When she was a high school senior, she would visit the children in the ward at St. Charles in Hick Street, Brooklyn. The ward was filled with children in body casts, and saddest of all were the babies with Hydrocephalus who could only stretch their arms upward in search of love. Agnes claims her vocation to religious life was nourished in this environment where so many Daughters of Wisdom dedicated their days to caring for these special children.

And so, Agnes, over these 70 years, engaged in the practice of compassion – a compassion grounded in the real. As an LPN her services were needed in St. Mary’s Children’s home to work with children with Down syndrome. She had a special interest in this population because her youngest brother, Philip, also had Down syndrome. These children, whom no one ever visited, stole her heart away. She knew so many by name, but she will tell you stories about two: Marie, who was two years old, and Peter, who was four, who came with her on vacation to meet Philip and to experience what it felt like to belong and to be loved.

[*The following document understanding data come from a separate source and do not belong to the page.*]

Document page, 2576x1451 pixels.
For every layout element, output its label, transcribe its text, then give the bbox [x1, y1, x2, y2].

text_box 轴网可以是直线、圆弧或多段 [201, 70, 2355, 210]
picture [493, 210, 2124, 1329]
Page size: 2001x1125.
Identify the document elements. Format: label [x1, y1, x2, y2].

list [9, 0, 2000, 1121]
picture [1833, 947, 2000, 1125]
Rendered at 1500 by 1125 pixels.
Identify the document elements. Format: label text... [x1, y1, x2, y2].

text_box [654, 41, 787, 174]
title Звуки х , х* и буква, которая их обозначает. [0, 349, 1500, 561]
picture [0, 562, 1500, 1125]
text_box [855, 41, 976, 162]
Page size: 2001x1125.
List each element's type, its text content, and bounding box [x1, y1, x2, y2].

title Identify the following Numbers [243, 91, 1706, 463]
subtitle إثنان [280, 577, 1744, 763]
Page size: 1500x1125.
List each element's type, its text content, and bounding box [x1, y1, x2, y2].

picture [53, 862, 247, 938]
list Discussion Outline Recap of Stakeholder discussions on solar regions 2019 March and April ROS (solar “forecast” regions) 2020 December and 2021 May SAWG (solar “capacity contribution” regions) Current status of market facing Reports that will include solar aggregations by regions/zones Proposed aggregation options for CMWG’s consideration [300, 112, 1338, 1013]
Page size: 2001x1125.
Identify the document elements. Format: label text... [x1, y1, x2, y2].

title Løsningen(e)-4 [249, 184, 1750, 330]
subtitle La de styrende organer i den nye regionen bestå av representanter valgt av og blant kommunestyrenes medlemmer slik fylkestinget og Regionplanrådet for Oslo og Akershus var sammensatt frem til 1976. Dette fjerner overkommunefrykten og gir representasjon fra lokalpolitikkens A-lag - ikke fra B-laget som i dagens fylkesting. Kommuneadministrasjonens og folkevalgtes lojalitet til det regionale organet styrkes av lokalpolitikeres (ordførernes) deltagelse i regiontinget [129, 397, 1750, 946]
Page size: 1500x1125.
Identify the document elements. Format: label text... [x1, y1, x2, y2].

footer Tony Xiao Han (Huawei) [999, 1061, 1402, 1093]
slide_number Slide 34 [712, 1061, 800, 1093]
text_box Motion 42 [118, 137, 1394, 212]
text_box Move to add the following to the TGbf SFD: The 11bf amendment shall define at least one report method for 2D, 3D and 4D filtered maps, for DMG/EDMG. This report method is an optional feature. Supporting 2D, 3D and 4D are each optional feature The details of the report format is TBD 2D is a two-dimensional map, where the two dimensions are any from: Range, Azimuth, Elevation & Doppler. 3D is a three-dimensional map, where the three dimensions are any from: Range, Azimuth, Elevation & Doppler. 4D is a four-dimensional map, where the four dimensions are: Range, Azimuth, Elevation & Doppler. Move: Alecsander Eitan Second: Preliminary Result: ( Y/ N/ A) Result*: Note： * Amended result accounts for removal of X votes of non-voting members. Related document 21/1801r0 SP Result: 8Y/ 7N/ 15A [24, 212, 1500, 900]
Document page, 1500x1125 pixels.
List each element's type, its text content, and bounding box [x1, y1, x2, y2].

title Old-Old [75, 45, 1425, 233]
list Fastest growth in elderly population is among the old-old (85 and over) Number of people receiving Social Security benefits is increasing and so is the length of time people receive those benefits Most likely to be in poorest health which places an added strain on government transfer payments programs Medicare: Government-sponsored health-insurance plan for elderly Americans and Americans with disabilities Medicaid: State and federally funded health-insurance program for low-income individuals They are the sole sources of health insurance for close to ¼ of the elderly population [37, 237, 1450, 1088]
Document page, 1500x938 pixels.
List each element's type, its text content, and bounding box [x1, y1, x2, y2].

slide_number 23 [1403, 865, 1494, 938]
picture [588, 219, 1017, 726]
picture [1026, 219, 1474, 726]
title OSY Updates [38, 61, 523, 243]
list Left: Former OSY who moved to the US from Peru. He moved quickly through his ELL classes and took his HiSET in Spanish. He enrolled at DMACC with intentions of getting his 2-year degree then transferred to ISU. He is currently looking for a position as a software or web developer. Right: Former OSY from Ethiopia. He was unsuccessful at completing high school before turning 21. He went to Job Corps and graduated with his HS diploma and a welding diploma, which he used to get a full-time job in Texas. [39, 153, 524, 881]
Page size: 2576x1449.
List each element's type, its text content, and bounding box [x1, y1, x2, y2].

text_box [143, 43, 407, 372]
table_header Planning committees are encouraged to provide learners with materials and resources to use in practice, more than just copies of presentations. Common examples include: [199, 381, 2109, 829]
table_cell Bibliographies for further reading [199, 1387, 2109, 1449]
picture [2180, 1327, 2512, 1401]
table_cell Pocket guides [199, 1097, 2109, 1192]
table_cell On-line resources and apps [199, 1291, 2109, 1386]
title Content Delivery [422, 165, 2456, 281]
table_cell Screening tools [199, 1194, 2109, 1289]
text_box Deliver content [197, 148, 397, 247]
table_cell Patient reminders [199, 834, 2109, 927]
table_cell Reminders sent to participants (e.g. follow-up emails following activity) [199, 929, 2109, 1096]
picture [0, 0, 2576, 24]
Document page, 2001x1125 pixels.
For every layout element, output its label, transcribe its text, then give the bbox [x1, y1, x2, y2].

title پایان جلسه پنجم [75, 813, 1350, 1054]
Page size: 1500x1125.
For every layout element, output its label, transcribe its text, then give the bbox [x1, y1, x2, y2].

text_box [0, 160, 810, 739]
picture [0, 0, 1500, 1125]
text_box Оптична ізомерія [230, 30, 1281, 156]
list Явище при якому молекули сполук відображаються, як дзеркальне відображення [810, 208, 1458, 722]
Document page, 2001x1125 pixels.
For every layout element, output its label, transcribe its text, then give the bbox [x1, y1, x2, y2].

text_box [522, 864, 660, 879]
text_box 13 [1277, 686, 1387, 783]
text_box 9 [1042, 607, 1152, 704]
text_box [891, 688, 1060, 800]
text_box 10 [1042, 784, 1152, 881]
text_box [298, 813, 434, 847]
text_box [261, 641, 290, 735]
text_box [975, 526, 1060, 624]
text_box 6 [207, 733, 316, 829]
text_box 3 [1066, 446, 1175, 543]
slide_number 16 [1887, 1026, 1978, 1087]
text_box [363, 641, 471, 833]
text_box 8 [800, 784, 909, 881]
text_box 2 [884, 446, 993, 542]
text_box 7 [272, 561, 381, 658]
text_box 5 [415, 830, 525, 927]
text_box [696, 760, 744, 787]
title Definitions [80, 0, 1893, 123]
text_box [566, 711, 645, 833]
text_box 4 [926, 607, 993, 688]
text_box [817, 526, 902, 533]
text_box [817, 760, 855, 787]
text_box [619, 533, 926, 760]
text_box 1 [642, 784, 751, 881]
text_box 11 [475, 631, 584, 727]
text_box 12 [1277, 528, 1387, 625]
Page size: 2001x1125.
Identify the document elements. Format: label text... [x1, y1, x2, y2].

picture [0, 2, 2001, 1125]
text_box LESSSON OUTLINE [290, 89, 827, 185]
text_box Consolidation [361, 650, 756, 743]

And then there was the preemie baby, David, who was dropped off at Kings Daughters Hospital to begin his life in an incubator. Agnes was working in the baby unit and was assigned to follow him from suckling to tube feeding until he grew into a healthy child. Finally, he was adopted by loving parents, but first, he was loved by Agnes.

Our Jubilarian Agnes McColgan has lived by love.”